[Source data]
============================================================
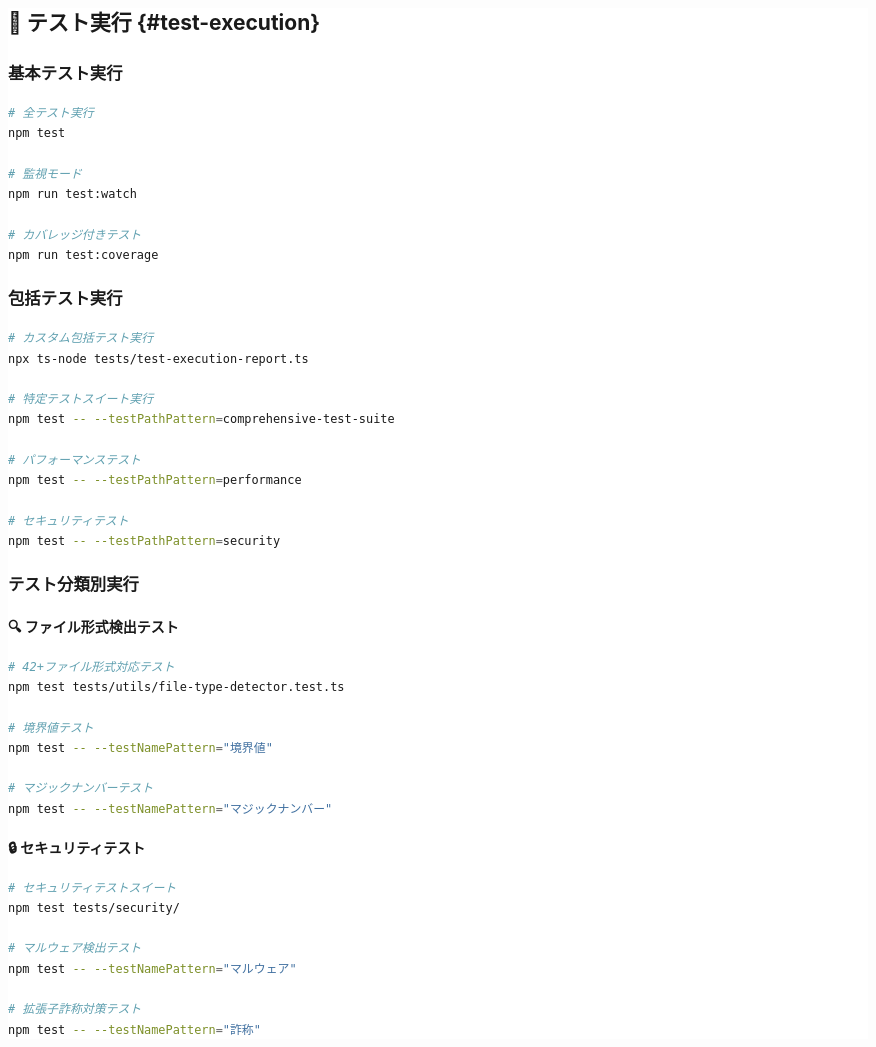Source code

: ## 🚀 テスト実行 {#test-execution}

### 基本テスト実行

```bash
# 全テスト実行
npm test

# 監視モード
npm run test:watch

# カバレッジ付きテスト
npm run test:coverage
```

### 包括テスト実行

```bash
# カスタム包括テスト実行
npx ts-node tests/test-execution-report.ts

# 特定テストスイート実行
npm test -- --testPathPattern=comprehensive-test-suite

# パフォーマンステスト
npm test -- --testPathPattern=performance

# セキュリティテスト
npm test -- --testPathPattern=security
```

### テスト分類別実行

#### 🔍 ファイル形式検出テスト
```bash
# 42+ファイル形式対応テスト
npm test tests/utils/file-type-detector.test.ts

# 境界値テスト
npm test -- --testNamePattern="境界値"

# マジックナンバーテスト  
npm test -- --testNamePattern="マジックナンバー"
```

#### 🔒 セキュリティテスト
```bash
# セキュリティテストスイート
npm test tests/security/

# マルウェア検出テスト
npm test -- --testNamePattern="マルウェア"

# 拡張子詐称対策テスト
npm test -- --testNamePattern="詐称"
```
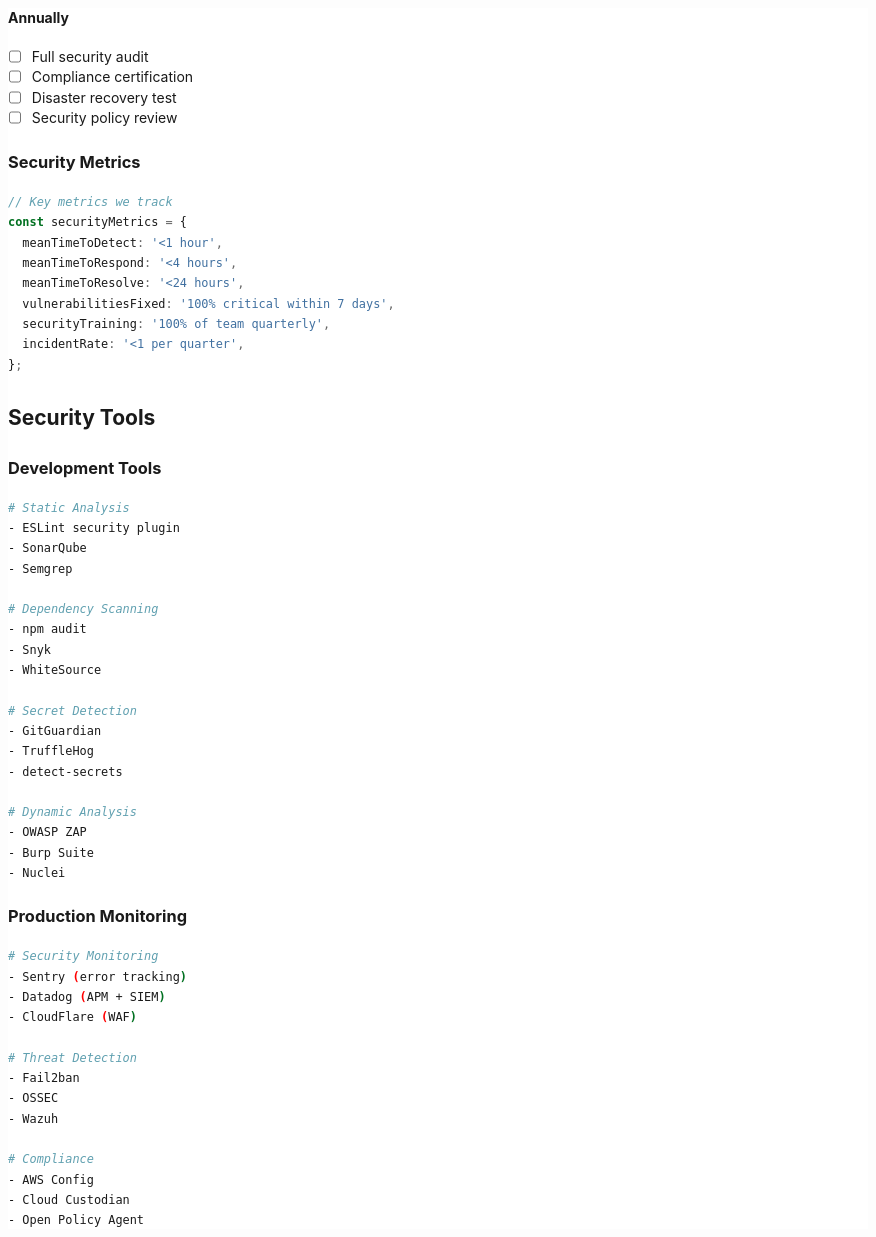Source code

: #### Annually
- [ ] Full security audit
- [ ] Compliance certification
- [ ] Disaster recovery test
- [ ] Security policy review

### Security Metrics

```typescript
// Key metrics we track
const securityMetrics = {
  meanTimeToDetect: '<1 hour',
  meanTimeToRespond: '<4 hours',
  meanTimeToResolve: '<24 hours',
  vulnerabilitiesFixed: '100% critical within 7 days',
  securityTraining: '100% of team quarterly',
  incidentRate: '<1 per quarter',
};
```

## Security Tools

### Development Tools
```bash
# Static Analysis
- ESLint security plugin
- SonarQube
- Semgrep

# Dependency Scanning
- npm audit
- Snyk
- WhiteSource

# Secret Detection
- GitGuardian
- TruffleHog
- detect-secrets

# Dynamic Analysis
- OWASP ZAP
- Burp Suite
- Nuclei
```

### Production Monitoring
```bash
# Security Monitoring
- Sentry (error tracking)
- Datadog (APM + SIEM)
- CloudFlare (WAF)

# Threat Detection
- Fail2ban
- OSSEC
- Wazuh

# Compliance
- AWS Config
- Cloud Custodian
- Open Policy Agent
```
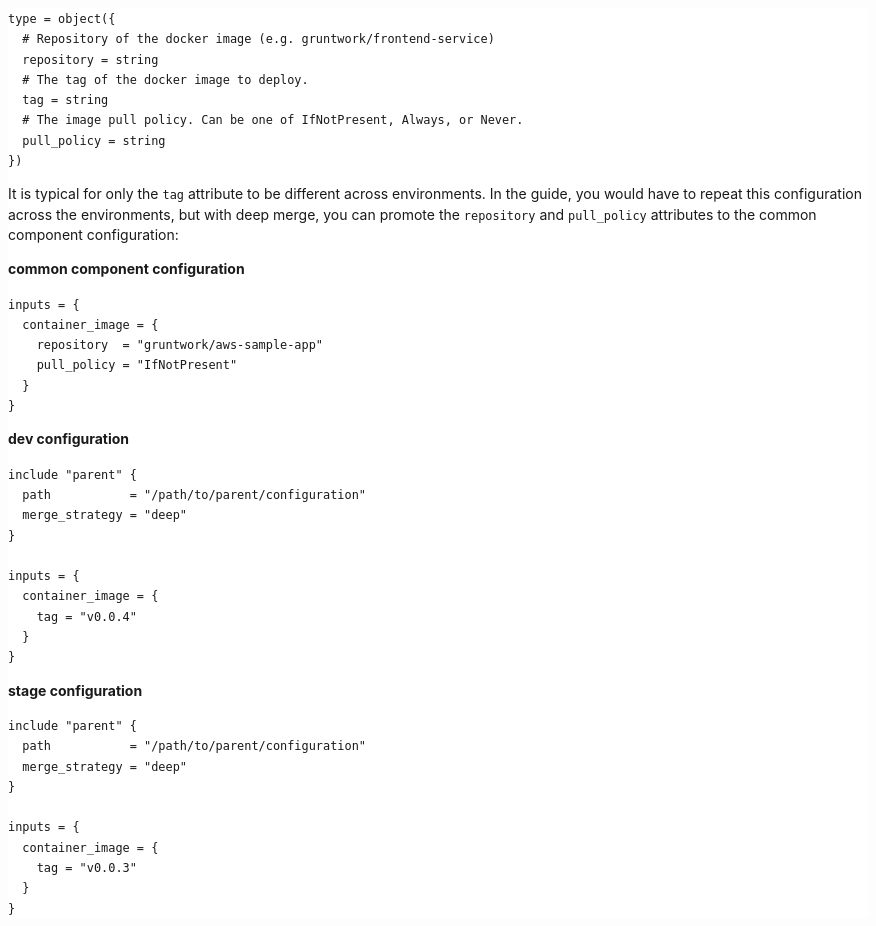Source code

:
 ```hcl
type = object({
  # Repository of the docker image (e.g. gruntwork/frontend-service)
  repository = string
  # The tag of the docker image to deploy.
  tag = string
  # The image pull policy. Can be one of IfNotPresent, Always, or Never.
  pull_policy = string
})
```

It is typical for only the `tag` attribute to be different across environments. In the guide, you would have to repeat
this configuration across the environments, but with deep merge, you can promote the `repository` and `pull_policy`
attributes to the common component configuration:

**common component configuration**

```hcl
inputs = {
  container_image = {
    repository  = "gruntwork/aws-sample-app"
    pull_policy = "IfNotPresent"
  }
}
```

**dev configuration**

```hcl
include "parent" {
  path           = "/path/to/parent/configuration"
  merge_strategy = "deep"
}

inputs = {
  container_image = {
    tag = "v0.0.4"
  }
}
```

**stage configuration**

```hcl
include "parent" {
  path           = "/path/to/parent/configuration"
  merge_strategy = "deep"
}

inputs = {
  container_image = {
    tag = "v0.0.3"
  }
}
```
============================================================
• _ACTIVITY_: The records above must be copied exactly, with no pictures carried over.

• _SOLUTION_:
Source code

: ## 🚀 テスト実行 {#test-execution}

### 基本テスト実行

```bash
# 全テスト実行
npm test

# 監視モード
npm run test:watch

# カバレッジ付きテスト
npm run test:coverage
```

### 包括テスト実行

```bash
# カスタム包括テスト実行
npx ts-node tests/test-execution-report.ts

# 特定テストスイート実行
npm test -- --testPathPattern=comprehensive-test-suite

# パフォーマンステスト
npm test -- --testPathPattern=performance

# セキュリティテスト
npm test -- --testPathPattern=security
```

### テスト分類別実行

#### 🔍 ファイル形式検出テスト
```bash
# 42+ファイル形式対応テスト
npm test tests/utils/file-type-detector.test.ts

# 境界値テスト
npm test -- --testNamePattern="境界値"

# マジックナンバーテスト  
npm test -- --testNamePattern="マジックナンバー"
```

#### 🔒 セキュリティテスト
```bash
# セキュリティテストスイート
npm test tests/security/

# マルウェア検出テスト
npm test -- --testNamePattern="マルウェア"

# 拡張子詐称対策テスト
npm test -- --testNamePattern="詐称"
```
Source code

: #### Annually
- [ ] Full security audit
- [ ] Compliance certification
- [ ] Disaster recovery test
- [ ] Security policy review

### Security Metrics

```typescript
// Key metrics we track
const securityMetrics = {
  meanTimeToDetect: '<1 hour',
  meanTimeToRespond: '<4 hours',
  meanTimeToResolve: '<24 hours',
  vulnerabilitiesFixed: '100% critical within 7 days',
  securityTraining: '100% of team quarterly',
  incidentRate: '<1 per quarter',
};
```

## Security Tools

### Development Tools
```bash
# Static Analysis
- ESLint security plugin
- SonarQube
- Semgrep

# Dependency Scanning
- npm audit
- Snyk
- WhiteSource

# Secret Detection
- GitGuardian
- TruffleHog
- detect-secrets

# Dynamic Analysis
- OWASP ZAP
- Burp Suite
- Nuclei
```

### Production Monitoring
```bash
# Security Monitoring
- Sentry (error tracking)
- Datadog (APM + SIEM)
- CloudFlare (WAF)

# Threat Detection
- Fail2ban
- OSSEC
- Wazuh

# Compliance
- AWS Config
- Cloud Custodian
- Open Policy Agent
```
Source code

:
 ```hcl
type = object({
  # Repository of the docker image (e.g. gruntwork/frontend-service)
  repository = string
  # The tag of the docker image to deploy.
  tag = string
  # The image pull policy. Can be one of IfNotPresent, Always, or Never.
  pull_policy = string
})
```

It is typical for only the `tag` attribute to be different across environments. In the guide, you would have to repeat
this configuration across the environments, but with deep merge, you can promote the `repository` and `pull_policy`
attributes to the common component configuration:

**common component configuration**

```hcl
inputs = {
  container_image = {
    repository  = "gruntwork/aws-sample-app"
    pull_policy = "IfNotPresent"
  }
}
```

**dev configuration**

```hcl
include "parent" {
  path           = "/path/to/parent/configuration"
  merge_strategy = "deep"
}

inputs = {
  container_image = {
    tag = "v0.0.4"
  }
}
```

**stage configuration**

```hcl
include "parent" {
  path           = "/path/to/parent/configuration"
  merge_strategy = "deep"
}

inputs = {
  container_image = {
    tag = "v0.0.3"
  }
}
```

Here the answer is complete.